Judging by the arguments put forth on lefty blogs, there are three additional justifications for singling out Chick-fil-A for protests: The first is a local Chick-fil-A catering for a Pennsylvania Family Institute marriage retreat at which, PFI president Michael Geer says, “At no time . . . was the subject of same-sex marriage discussed or presented” (despite what was erroneously reported elsewhere). The second is relatively small donations to the group Focus on the Family (which, despite its reputation among bien pensants, actually devotes most of its funds to charitable efforts outside of the culture war, as David French has pointed out). And the third is Chick-fil-A’s ties to WinShape, a charity with dozens of projects, one of which is a marriage retreat limited to legally married, opposite-sex couples.

So the facts show Cathy to be a generous philanthropist who devotes millions to uncontroversial education charity; who gives some thousands more to Christian groups; who admits that for theological reasons he opposes the legal institution of same-sex marriage, but isn’t preoccupied by it; and who doesn’t exclude from his charity socially conservative groups. Reasonable people can disagree with WinShape’s requirements for couples on its marriage retreats and dislike aspects of Focus on the Family’s research and advocacy. But no reasonable person can see proof of frothing anti-gay bigotry in Samuel Truett Cathy’s donations, especially when his own words convey “love and respect” for same-sex-marriage advocates.

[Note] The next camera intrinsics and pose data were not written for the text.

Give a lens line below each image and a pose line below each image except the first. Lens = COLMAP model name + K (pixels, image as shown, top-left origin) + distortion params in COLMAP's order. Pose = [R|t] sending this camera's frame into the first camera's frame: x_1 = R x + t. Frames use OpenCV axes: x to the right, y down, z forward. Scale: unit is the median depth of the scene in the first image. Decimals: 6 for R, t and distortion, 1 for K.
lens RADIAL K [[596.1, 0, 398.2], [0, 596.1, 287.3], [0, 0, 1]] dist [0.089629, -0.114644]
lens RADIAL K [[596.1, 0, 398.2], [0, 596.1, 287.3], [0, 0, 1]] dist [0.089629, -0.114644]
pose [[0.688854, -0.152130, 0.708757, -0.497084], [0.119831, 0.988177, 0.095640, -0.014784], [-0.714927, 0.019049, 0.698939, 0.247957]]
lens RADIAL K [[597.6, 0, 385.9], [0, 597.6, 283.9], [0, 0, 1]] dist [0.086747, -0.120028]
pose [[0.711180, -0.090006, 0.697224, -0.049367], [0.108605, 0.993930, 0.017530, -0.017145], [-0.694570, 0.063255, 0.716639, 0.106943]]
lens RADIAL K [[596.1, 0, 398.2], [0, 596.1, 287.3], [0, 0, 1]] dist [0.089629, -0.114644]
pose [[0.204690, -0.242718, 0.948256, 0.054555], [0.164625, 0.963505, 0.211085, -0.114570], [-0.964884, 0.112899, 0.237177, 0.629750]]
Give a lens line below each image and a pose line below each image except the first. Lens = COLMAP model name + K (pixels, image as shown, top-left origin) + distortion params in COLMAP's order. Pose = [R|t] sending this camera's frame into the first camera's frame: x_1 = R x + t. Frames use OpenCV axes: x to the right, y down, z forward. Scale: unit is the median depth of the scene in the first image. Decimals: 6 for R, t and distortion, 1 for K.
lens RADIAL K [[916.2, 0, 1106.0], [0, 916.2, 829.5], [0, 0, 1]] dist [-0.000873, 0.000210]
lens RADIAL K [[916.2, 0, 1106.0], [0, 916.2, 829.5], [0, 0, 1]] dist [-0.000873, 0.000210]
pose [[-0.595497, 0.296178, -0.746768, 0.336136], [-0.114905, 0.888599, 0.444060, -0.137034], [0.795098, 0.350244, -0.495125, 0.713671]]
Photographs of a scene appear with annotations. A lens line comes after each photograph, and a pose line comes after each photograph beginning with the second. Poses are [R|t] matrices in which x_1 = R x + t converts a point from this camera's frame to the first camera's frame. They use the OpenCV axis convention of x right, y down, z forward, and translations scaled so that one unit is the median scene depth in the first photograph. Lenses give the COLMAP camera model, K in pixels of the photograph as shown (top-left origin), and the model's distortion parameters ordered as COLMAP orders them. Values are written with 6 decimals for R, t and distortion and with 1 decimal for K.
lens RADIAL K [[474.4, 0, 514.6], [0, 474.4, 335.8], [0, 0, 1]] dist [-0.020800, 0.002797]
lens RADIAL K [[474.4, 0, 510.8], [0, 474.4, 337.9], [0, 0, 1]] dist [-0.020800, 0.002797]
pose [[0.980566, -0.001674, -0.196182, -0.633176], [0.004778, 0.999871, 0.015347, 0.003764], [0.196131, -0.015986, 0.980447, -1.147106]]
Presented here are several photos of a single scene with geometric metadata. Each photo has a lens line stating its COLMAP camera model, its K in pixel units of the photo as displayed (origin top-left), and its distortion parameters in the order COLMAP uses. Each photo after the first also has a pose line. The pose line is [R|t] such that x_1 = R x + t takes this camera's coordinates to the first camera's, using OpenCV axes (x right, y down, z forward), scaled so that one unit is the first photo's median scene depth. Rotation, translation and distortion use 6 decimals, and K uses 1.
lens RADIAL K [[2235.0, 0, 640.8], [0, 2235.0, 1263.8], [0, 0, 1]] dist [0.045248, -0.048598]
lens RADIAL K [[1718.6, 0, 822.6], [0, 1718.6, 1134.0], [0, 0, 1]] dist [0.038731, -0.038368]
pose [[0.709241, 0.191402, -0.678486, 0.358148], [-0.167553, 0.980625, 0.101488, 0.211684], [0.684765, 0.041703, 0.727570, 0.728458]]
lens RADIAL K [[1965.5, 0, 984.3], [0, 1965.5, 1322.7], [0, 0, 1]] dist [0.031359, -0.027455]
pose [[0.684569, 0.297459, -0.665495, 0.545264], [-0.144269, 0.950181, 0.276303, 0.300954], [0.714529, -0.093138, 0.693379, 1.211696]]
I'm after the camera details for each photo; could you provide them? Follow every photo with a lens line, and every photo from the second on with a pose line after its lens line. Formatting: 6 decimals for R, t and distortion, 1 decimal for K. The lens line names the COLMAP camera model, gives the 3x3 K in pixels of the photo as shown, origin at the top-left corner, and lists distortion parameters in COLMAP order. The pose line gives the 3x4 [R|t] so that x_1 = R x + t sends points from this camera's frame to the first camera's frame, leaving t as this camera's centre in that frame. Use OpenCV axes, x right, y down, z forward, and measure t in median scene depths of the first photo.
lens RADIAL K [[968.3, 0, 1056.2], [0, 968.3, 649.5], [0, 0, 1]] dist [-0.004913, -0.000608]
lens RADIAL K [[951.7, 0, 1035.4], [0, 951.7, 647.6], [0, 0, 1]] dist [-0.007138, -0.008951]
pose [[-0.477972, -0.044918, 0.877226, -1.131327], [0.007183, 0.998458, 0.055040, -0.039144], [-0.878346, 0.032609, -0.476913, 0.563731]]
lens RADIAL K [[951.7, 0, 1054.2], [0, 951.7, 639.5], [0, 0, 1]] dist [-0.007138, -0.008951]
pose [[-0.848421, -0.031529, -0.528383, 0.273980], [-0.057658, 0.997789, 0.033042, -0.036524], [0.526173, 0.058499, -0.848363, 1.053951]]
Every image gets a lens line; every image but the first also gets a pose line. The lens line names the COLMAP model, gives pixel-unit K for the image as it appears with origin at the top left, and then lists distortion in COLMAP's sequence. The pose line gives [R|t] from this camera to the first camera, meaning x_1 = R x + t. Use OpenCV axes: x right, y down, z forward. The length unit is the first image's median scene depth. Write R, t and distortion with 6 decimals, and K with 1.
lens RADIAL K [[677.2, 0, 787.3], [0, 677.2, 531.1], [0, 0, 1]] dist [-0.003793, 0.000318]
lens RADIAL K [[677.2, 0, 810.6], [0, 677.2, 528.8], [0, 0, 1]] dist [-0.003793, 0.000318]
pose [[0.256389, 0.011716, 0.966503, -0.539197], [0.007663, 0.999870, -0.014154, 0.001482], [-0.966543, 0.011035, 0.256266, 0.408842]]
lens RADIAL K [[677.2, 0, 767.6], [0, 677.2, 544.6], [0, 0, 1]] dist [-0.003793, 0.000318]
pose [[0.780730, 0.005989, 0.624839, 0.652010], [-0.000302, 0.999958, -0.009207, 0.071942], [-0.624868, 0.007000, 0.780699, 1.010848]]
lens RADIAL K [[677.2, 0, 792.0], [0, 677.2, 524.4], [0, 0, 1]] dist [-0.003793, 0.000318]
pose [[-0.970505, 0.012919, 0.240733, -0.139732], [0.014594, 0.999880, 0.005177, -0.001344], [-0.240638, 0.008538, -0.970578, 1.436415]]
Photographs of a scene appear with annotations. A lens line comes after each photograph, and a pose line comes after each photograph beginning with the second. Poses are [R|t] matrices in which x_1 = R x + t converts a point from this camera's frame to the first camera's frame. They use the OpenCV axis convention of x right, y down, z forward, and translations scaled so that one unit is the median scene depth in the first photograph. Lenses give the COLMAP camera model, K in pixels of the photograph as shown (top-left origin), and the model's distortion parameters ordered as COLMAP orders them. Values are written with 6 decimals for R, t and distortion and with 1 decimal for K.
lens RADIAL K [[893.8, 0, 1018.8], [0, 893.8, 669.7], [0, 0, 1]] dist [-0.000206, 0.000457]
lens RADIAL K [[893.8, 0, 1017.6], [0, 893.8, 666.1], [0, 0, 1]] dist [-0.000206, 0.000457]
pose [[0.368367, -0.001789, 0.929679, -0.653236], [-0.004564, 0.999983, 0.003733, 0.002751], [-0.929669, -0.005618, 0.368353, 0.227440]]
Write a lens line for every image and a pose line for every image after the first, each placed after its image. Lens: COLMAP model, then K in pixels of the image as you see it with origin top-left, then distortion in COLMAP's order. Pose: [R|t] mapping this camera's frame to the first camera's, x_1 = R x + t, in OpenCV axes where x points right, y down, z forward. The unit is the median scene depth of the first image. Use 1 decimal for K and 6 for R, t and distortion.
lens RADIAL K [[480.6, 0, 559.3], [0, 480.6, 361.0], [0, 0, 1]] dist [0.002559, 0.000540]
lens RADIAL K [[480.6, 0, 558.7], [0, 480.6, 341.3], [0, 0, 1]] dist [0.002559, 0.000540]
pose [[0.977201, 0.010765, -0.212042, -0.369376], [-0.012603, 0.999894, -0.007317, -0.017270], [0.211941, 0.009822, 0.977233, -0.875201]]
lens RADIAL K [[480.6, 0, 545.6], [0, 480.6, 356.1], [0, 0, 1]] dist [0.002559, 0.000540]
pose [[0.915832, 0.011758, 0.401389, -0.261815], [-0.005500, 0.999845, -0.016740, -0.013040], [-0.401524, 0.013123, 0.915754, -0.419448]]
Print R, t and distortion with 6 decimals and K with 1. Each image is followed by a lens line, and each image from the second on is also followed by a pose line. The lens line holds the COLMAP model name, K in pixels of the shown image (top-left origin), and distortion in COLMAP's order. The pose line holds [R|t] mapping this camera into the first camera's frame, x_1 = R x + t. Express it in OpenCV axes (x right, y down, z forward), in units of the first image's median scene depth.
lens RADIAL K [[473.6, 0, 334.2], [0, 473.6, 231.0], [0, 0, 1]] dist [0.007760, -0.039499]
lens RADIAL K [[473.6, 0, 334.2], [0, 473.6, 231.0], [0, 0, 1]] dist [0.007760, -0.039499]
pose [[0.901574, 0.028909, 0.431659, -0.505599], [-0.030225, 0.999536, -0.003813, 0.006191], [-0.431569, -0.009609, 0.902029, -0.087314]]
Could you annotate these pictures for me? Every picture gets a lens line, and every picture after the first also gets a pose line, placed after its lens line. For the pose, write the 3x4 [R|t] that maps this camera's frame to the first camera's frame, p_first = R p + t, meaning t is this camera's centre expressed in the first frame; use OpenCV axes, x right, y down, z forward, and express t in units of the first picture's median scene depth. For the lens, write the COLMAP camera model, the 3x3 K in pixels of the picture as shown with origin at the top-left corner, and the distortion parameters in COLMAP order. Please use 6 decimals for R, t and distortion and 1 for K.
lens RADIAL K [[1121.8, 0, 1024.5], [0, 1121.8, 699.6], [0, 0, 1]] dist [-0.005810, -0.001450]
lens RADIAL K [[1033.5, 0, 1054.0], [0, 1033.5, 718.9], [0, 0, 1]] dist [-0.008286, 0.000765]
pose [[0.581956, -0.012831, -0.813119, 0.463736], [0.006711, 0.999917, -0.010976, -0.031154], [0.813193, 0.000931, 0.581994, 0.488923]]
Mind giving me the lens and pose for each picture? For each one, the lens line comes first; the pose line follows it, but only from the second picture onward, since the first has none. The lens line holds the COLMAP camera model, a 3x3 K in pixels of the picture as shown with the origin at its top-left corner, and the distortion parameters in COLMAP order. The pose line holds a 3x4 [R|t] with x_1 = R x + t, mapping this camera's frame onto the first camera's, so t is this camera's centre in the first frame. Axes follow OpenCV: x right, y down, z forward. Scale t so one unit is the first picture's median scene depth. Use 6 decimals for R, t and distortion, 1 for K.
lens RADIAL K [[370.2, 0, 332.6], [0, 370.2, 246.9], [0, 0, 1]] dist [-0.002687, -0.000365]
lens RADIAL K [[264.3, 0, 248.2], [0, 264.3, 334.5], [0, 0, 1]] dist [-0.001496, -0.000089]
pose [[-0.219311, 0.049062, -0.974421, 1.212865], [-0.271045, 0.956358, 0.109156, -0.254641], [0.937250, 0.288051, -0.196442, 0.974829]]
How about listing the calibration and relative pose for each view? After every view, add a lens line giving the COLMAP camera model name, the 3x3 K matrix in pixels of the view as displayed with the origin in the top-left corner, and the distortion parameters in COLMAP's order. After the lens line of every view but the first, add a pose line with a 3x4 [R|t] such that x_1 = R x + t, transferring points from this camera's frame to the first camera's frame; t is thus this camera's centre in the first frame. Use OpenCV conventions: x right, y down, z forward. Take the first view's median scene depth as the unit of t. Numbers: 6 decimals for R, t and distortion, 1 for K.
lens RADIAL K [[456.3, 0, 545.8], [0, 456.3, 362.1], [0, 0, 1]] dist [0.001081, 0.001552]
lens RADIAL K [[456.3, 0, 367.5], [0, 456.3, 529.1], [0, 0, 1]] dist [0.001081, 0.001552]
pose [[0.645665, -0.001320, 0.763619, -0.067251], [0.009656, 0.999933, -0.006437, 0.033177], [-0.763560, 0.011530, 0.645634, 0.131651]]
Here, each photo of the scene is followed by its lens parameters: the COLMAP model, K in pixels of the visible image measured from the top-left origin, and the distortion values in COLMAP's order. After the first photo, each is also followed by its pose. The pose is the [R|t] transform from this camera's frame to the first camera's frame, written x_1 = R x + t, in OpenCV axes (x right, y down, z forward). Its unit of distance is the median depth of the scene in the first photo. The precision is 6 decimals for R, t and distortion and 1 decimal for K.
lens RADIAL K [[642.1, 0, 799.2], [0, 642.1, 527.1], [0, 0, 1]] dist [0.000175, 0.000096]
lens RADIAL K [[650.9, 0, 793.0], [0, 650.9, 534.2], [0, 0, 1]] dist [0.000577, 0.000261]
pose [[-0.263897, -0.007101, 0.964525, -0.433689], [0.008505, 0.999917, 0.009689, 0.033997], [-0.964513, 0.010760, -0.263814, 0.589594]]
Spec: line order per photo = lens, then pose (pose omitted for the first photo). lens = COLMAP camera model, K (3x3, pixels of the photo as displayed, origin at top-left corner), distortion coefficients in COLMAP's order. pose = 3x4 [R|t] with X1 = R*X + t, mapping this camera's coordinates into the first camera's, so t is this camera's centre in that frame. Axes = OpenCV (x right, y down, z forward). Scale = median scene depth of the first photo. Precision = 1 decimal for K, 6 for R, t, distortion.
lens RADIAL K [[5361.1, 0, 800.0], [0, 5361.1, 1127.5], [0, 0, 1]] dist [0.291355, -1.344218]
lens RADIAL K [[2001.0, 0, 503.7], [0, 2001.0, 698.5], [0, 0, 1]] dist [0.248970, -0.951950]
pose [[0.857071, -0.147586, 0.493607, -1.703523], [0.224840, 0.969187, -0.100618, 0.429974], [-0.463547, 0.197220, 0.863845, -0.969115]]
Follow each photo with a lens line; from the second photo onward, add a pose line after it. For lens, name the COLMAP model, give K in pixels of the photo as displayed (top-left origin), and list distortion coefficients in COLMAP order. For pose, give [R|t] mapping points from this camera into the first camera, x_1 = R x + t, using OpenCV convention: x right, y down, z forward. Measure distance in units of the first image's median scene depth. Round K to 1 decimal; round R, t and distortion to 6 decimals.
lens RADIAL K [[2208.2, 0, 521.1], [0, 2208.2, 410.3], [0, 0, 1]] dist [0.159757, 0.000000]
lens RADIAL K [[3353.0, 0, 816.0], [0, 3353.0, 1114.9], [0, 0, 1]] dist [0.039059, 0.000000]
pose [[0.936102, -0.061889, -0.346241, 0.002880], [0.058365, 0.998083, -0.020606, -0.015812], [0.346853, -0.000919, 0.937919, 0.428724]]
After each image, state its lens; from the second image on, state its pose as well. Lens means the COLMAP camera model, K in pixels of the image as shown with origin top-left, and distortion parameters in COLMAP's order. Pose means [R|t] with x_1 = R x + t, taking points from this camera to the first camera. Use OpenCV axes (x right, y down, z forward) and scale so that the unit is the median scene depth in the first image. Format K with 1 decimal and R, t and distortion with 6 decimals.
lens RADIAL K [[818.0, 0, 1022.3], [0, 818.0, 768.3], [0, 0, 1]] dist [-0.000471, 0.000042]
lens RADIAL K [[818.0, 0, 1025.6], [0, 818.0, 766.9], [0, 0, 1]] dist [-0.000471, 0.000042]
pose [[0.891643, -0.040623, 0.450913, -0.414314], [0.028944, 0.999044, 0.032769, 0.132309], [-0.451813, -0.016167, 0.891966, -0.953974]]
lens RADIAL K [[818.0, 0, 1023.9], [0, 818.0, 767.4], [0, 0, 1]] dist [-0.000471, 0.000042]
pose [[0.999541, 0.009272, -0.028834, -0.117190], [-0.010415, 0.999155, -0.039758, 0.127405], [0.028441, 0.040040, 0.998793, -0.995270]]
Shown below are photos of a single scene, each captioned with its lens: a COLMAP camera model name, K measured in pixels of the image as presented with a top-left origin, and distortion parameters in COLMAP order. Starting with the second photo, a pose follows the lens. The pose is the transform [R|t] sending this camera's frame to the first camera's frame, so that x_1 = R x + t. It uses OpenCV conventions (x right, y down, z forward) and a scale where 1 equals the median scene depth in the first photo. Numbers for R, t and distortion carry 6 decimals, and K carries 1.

Activists are obviously welcome to protest and withdraw their patronage from any business, especially one whose political advocacy they disagree with. That’s democracy. But if we really want to “stop the hate” — and we should stop hate where it actually exists — we should look elsewhere than Chick-fil-A and the aged philanthropist at its head.

— Matthew Shaffer is a William F. Buckley Fellow at the National Review Institute.

editors note: This article has been amended to correct the misspelling of the restaurant chain’s name.